• Task goal: The listing below holds a line with "vfov_deg: 43.6" and a later line with "f_number: 5". Write out those two lines and every line between them, exactly, and nothing else.

• Data provided:
++++++++++++++++++++

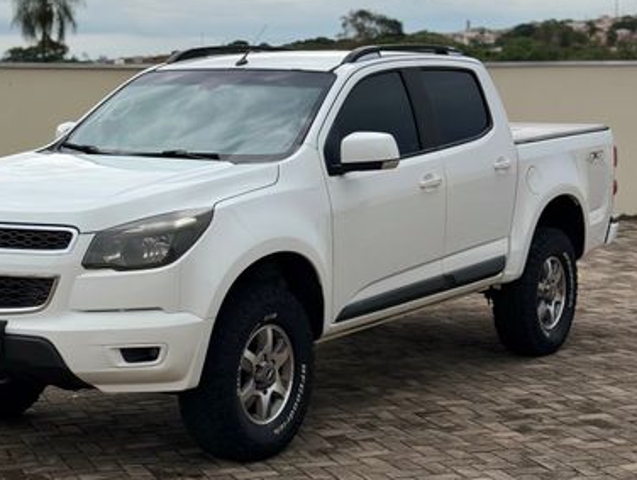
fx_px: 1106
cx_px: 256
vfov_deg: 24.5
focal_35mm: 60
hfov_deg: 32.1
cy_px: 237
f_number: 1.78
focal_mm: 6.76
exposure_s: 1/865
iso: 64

++++++++++++++++++++

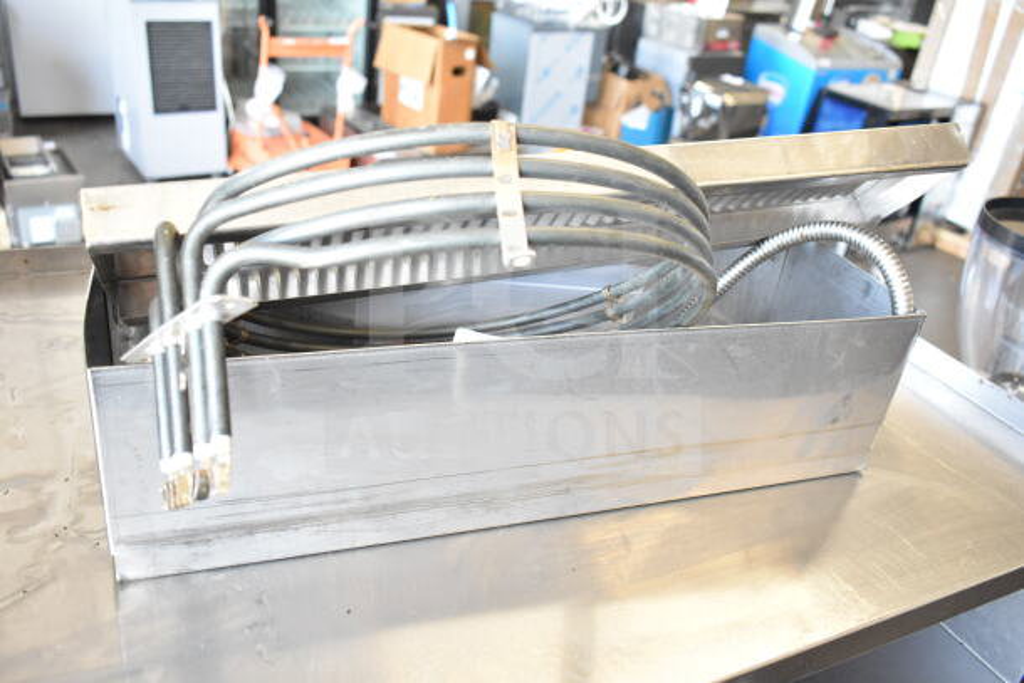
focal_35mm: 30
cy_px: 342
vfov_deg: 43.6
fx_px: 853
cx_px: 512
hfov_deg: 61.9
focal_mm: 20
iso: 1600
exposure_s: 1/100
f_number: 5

++++++++++++++++++++

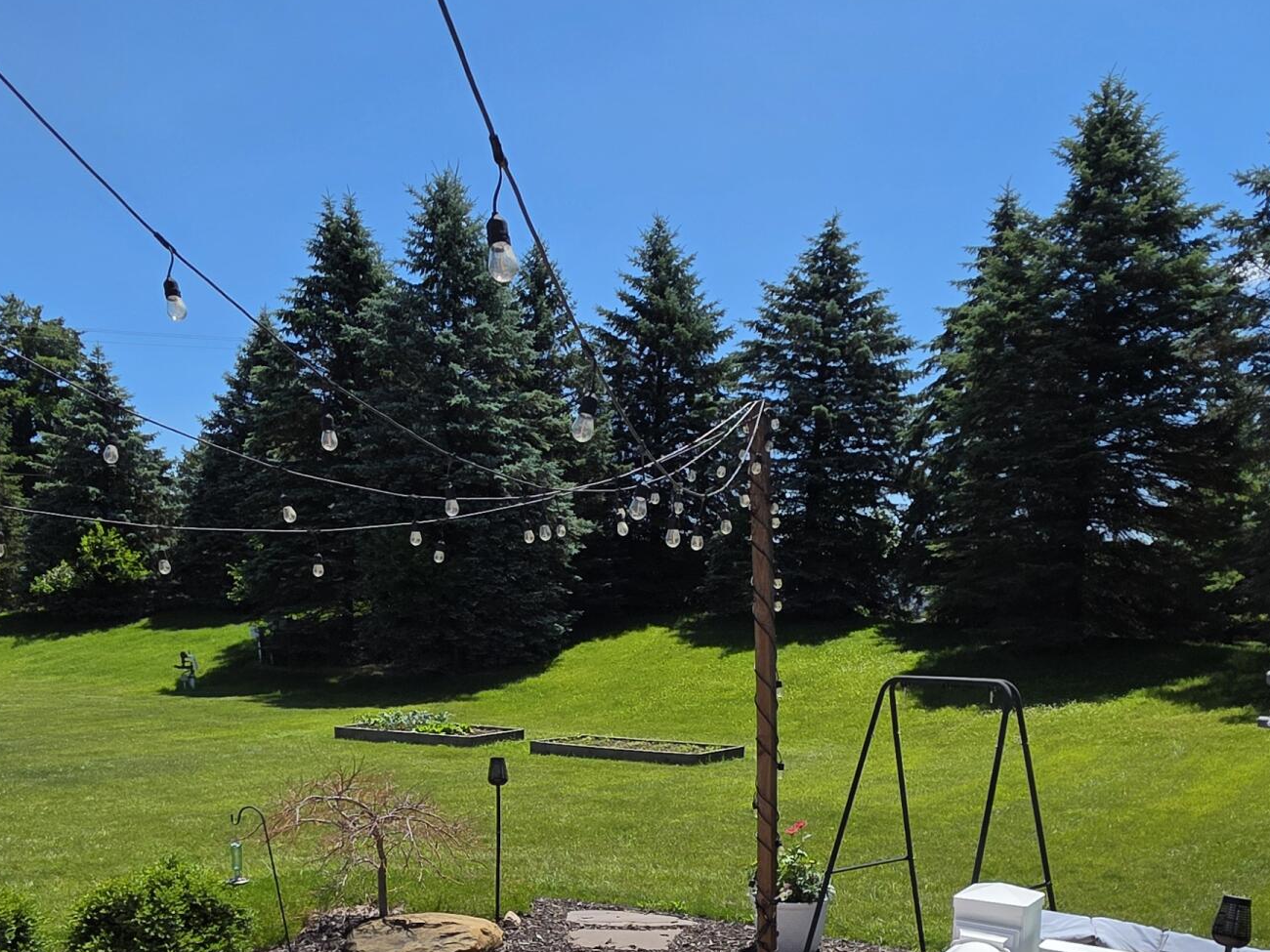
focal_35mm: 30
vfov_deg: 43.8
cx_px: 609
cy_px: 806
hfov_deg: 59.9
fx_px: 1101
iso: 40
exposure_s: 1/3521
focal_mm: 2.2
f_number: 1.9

++++++++++++++++++++

• Finished task:
vfov_deg: 43.6
fx_px: 853
cx_px: 512
hfov_deg: 61.9
focal_mm: 20
iso: 1600
exposure_s: 1/100
f_number: 5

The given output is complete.